# Gremlins



## 96583 (Oct 28, 2005)

Mmmmm just tried to start my genny and it runs for two or 3 mins then dies?????????? seems to be running fast - any pointers?

Also replaced my battery and now the panel which shows battery power and tank levels is not working? lights etc all ok.....

Deep joy... :?


----------



## 101411 (Oct 15, 2006)

Sounds like a silly question but you have got a decent amount of petrol in the tank??

And you have got the positive and negative the right way round on the battery. I know its 11.15 at night but go and check NOW!! It can damage your van if its the wrong way round.

Dazzer


----------



## gaspode (May 9, 2005)

Edgie said:


> Mmmmm just tried to start my genny and it runs for two or 3 mins then dies?????????? seems to be running fast - any pointers?

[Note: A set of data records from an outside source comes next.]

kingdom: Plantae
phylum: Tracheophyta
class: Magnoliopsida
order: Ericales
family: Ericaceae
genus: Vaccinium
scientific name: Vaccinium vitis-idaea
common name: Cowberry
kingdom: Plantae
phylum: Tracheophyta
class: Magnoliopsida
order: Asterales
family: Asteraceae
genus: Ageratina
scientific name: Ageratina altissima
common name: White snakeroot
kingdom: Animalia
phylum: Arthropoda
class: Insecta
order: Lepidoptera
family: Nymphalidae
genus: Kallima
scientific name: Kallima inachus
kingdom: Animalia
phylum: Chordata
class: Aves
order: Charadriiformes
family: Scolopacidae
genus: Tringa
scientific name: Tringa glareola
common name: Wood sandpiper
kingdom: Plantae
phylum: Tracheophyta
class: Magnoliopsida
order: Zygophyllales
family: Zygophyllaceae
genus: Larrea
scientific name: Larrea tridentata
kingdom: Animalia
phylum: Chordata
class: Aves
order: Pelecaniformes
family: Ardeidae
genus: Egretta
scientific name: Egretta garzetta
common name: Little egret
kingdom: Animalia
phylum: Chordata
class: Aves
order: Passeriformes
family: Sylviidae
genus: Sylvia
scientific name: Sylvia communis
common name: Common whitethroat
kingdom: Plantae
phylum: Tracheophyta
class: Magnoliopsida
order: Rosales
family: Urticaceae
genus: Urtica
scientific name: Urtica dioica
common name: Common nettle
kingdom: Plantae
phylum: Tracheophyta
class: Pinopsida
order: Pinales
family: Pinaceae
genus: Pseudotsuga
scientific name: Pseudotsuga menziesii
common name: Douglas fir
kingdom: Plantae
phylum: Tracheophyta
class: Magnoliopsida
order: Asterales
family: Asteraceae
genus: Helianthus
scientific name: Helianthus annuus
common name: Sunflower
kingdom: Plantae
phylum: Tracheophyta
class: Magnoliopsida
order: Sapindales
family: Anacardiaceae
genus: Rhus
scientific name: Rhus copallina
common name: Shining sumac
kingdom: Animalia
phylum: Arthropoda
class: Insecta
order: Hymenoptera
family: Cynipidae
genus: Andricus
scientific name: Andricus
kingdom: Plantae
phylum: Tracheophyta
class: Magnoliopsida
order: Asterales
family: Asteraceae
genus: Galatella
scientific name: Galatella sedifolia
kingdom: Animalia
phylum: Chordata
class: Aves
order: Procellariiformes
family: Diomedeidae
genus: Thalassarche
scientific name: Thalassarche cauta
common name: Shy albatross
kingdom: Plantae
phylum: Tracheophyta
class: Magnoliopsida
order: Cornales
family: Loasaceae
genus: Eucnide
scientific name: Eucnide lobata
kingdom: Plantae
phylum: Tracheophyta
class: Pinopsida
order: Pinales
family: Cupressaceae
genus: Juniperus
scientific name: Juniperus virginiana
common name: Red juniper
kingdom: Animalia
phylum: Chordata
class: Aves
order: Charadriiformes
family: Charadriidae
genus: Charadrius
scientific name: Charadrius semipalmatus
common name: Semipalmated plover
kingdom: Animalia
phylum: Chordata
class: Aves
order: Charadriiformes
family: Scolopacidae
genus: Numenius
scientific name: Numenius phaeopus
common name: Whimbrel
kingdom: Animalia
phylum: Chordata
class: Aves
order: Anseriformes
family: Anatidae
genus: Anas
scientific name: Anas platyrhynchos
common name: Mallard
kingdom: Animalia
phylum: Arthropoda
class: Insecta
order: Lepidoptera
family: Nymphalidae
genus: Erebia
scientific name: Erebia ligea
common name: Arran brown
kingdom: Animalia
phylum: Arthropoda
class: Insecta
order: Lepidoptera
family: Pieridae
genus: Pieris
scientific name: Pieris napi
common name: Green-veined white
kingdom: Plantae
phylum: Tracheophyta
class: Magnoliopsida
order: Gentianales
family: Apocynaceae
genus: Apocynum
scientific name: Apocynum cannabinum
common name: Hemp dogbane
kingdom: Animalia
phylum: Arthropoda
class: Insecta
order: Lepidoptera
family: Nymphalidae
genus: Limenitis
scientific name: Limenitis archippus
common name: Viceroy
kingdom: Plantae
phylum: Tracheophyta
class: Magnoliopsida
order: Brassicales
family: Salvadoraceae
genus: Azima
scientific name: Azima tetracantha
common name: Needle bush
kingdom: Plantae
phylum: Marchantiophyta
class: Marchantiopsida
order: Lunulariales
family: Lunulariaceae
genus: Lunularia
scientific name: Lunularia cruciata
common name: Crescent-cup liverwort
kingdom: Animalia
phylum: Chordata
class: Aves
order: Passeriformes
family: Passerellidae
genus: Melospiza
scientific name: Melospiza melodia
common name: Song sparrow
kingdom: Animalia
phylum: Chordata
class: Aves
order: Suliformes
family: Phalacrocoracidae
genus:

Air leak on the inlet manifold somewhere.


----------



## 97201 (Jan 7, 2006)

Had the same problem last year. I think Gaspode is right.

Ian


----------



## 96583 (Oct 28, 2005)

Battery 100% correct fitting - will take a look at inlet....

Thanks chaps :wink:


----------



## 101411 (Oct 15, 2006)

Have you really checked the battery area to make sure a wire hasnt dropped down that connects the info panel?? Its real easy to "loose" a connection when there is a whole bunch of em to be fitted to the battery terminal.

Dazzer


----------



## 96583 (Oct 28, 2005)

Thanks for all the advice, electrics now sorted, just a fuse blown....however struggling with the genny, even with plenty of fuel on board it runs beautifully for 10-15mins then just cuts - restart runs for 2-3 mins cuts :? :? :? :?


----------



## 101411 (Oct 15, 2006)

So it runs for 10-15 mins from cold?? Then for only a few mins when warm am i right?? Could be sticking choke system, if you can get to it check the choke linkages and make sure they are moving freely and give em a blast of WD40 for good measure!!

Keep us informed

Dazzer


----------



## 96583 (Oct 28, 2005)

Dazzer :angel: yep sticking linkage - vrooom vrooom works a treat now.....


----------



## 101411 (Oct 15, 2006)

Fantastic!!!  Glad to be of service!!!!!!!! :wink: 

Dazzer


----------



## patman (Jan 1, 2007)

Edgie said:


> Mmmmm just tried to start my genny and it runs for two or 3 mins then dies?????????? seems to be running fast - any pointers?
> 
> Also replaced my battery and now the panel which shows battery power and tank levels is not working? lights etc all ok.....
> 
> Deep joy... :?


Snaffle ratchet could be sticking.
Or the critchet pin could be jammed in the snuffling bush.


----------